Candidate
Element
Definition
A single or group of recommendations that takes focus in the application, allowing a human operator to make an immediate decision
Applications
Healthcare・Visual Intelligence・Predictive Operations・Risk Management・Finance

Work In Progress

Our Elements guide is still in progress, and therefore lacks full visual and technical assets. We hope to release them by summer of 2020. Thanks for reading Lingua Franca!

Usage

A candidate is part of a user interaction where the output of an AI model that is presented to a user for immediate processing. The purpose of this user interaction is to create a collaboration between human and machine where a human’s job is to take downstream actions based on the model’s recommendation. This allows the model to focus on its own task of presenting the best candidates to the user, as taking action may be out of the realm of the AI’s capabilities. Similarly, processing many data points quickly may be out of the realm of the human’s capabilities.

Many jobs may benefit from a restructuring around the candidate model of interaction. Especially in cases where individuals must parse through many profiles (e.g. recruitment or sales), AI systems can provide value without the organization incurring significant risk. Users may simply ignore the candidates, or possibly provide feedback to the AI to improve its recommendations. Alternatively, humans may be employed in training the AI system to recommend the best candidates over time by labeling and processing examples.

Candidates may help in professional contexts where expertise is still required. For example, in a medical scenario, perhaps a user (doctor) is asked to take action on patients with a high risk of life-threatening illness, and the AI aggregates the top five most risky patients from a list of patients approved for discharge.

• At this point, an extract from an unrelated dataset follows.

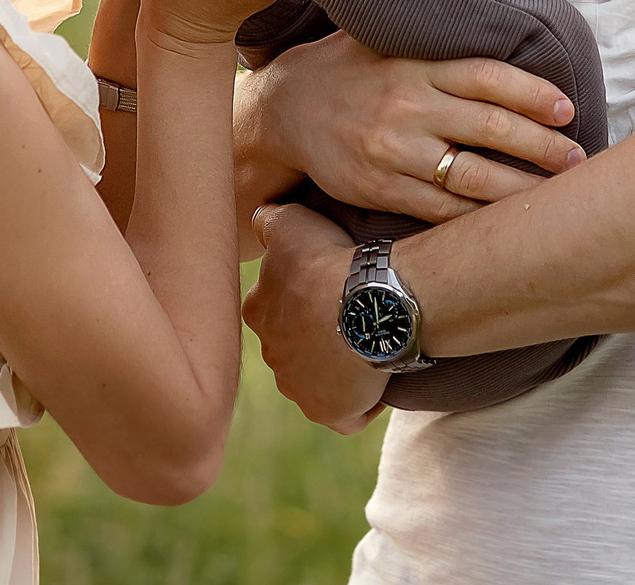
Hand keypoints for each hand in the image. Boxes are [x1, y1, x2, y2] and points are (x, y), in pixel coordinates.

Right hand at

A typical doctor may not have time to observe all of these patients, but can easily take on just five from the AI.

Theory

Humans and AI work well together when agency is somewhat shared, though separated, so that both parties can perform their duties best. The core design behind the candidate is a UI that allows humans to intelligently take further action. This creates a clear division between the responsibilities between human and machine, allowing each to be individually trained to do their job best.

A feedback mechanism from human to AI can help iteratively improve the system’s combined capabilities. By adding feedback to the system, users may both encode their own preferences and clarify mistakes by the AI (see Clarification).

Implementation

There is no technology ‘magic’ behind the candidate element—it simply involves displaying a limited number of outputs to the user, allowing them (or perhaps forcing them) to take immediate action. Feedback may be implemented as a simple re-labeling of the input or as collaborative filtering[1] where the user’s preferences are measured in relationship to other users’ preferences.